I have tried a lot of different methods, but they all more or less boil down to a workflow sort of like this:
- Write down some summary of what I’m about to do and why.
- Run some commands, programs, or bash stuff.
- Copy what I did into a document. (e.g., Markdown notes files, TiddlyWiki, etc.)
- Write a bit more about what happened.
- Rinse and repeat.
Then, depending on my needs, I may clean up the analysis and put it into an R Markdown or Jupyter notebooks notebook so it will be easier to reproduce later.
One problem with this general workflow is that it requires tracking a lot of things manually (e.g., copying and pasting). Whenever you do a lot of that, you will inevitably forget to paste a command into your notebook. You might make a mistake or typo when running a command, and rather than noting it down in your notebook, you just rerun it and pretty soon your lab notebook is out of sync with the commands that you have actually run. Another issue is that you may be running a bunch of commands quickly, just testing some ideas out. When doing this, you end up needing to track a ton of things in an ad-hoc manner leading to a messy lab notebook that you need to come back to later and reorganize.
In other words, you need to manually track a lot of information, and it can be quite a challenge to keep track of everything!
Provenance tracking
One approach to dealing with this problem is by tracking the
provenance of files. An example of this is how QIIME
2 includes metadata in
their artifact files (.qza
files) to track things that were done in
an
analysis.
I like the idea of provenance tracking, but even if you do use QIIME, there are a lot of things you need to do outside of QIIME that will need tracking. While not quite the same, this sort of provenance tracking reminds me a bit of using git or other version control software. Git is software used to track changes in a set of files, and is often used by programmers during software development.
Note: If you have never used git before, the official docs have a lot of info that may be of use to you. I have also written a small git tutorial that you may find useful!
While I had used git while working on software, I had never tried using it to manage a computational lab notebook. One reason is that it doesn’t handle large files well. For computational work, whether bioinformatics or data science, you will be dealing with a lot of large files. Sequencing files easily get over 10 GB in size, so using git alone is going to be problematic. However, there are extensions to git like Git Large File Storage and git-annex that help to address this problem. (Essentially, git-annex tracks symbolic links in the git repository rather than the file itself. There is a lot more to it than that, so you check out the git-annex walkthrough if you want to know more.)
A git-based lab notebook
Note: I’m not the first one to think of using git to help manage a computational lab notebook. In fact, you can find some interesting discussion on whether version control is even useful for lab notebooks here, here, and here.
Using git and git-annex, I figured that I could get a pretty decent workflow going for my computational lab notebook. After playing around with it for a while (and seeing that git-annex was a good solution to git’s large file problem), I settled into a pretty familiar workflow:
- Run a program, script, whatever.
- Track any new files or changes with git.
- Commit the changes.
- Repeat.

(SET OF TASKS)
1 - What are the steps of the git-based workflow that the author settled into, according to the passage on computational lab notebooks?
2 - Retype the stretch of the passage on computational lab notebooks from "One problem with" through "later and reorganize.".

(SOURCE DATA)
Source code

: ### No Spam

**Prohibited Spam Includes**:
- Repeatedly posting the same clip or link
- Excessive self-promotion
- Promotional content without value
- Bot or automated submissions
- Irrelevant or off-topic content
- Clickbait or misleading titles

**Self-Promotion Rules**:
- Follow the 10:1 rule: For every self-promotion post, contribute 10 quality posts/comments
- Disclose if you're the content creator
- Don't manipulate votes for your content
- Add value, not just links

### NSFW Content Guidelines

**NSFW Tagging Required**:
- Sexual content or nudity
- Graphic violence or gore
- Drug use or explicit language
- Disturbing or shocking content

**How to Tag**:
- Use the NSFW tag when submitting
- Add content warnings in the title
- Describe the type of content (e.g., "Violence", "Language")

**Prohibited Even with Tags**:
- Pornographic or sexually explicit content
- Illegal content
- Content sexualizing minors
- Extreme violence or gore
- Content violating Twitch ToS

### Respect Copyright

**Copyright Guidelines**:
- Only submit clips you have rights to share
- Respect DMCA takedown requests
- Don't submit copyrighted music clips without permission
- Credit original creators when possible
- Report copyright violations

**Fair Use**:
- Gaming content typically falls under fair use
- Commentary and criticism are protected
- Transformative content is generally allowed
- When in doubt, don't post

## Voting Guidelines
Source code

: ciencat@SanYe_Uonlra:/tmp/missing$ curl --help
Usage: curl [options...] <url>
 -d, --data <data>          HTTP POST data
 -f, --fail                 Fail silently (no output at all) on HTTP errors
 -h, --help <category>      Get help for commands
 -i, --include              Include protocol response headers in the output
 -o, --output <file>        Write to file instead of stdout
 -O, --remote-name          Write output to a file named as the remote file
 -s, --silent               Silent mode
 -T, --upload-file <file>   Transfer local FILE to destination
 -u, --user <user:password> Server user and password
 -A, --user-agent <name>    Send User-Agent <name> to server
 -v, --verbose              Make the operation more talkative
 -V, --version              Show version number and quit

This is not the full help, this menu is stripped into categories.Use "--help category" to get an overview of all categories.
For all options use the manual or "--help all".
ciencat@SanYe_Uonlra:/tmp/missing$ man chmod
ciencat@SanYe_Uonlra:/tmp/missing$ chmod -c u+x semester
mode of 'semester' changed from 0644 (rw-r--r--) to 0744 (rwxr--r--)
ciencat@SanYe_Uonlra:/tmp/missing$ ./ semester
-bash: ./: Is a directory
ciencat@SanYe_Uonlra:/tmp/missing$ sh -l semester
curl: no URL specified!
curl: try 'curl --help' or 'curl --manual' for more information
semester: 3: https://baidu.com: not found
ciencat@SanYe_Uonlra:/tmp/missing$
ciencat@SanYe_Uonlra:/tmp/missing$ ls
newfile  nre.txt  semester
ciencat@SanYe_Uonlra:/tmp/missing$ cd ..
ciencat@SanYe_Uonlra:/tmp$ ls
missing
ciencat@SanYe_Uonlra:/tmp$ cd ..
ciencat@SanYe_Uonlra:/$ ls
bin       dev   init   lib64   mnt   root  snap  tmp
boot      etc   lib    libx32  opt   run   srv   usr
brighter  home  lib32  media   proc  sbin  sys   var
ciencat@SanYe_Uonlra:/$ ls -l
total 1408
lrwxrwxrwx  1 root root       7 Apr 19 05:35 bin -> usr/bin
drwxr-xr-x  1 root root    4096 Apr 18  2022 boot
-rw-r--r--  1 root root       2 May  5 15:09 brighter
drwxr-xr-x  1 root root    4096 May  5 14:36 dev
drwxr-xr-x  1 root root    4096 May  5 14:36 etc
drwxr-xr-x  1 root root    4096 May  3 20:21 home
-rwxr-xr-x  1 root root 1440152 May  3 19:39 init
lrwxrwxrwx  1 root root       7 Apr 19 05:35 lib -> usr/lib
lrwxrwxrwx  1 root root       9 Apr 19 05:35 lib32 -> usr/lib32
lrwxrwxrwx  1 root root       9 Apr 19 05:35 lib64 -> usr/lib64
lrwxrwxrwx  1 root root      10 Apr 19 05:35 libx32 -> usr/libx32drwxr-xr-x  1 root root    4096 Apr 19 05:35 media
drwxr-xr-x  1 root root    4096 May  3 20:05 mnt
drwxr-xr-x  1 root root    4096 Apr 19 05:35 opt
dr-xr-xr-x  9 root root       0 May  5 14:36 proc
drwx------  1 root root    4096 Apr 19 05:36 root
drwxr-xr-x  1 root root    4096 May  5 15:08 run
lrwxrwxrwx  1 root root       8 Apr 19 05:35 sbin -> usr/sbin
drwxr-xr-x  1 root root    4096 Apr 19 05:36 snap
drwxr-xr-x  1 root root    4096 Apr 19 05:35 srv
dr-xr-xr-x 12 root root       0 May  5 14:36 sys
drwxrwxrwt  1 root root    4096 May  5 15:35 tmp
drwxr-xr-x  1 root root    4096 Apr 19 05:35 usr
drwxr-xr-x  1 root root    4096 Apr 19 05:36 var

(SOLUTIONS PER TASK)
1 -
- Run a program, script, whatever.
- Track any new files or changes with git.
- Commit the changes.
- Repeat.

2 -
One problem with this general workflow is that it requires tracking a lot of things manually (e.g., copying and pasting). Whenever you do a lot of that, you will inevitably forget to paste a command into your notebook. You might make a mistake or typo when running a command, and rather than noting it down in your notebook, you just rerun it and pretty soon your lab notebook is out of sync with the commands that you have actually run. Another issue is that you may be running a bunch of commands quickly, just testing some ideas out. When doing this, you end up needing to track a ton of things in an ad-hoc manner leading to a messy lab notebook that you need to come back to later and reorganize.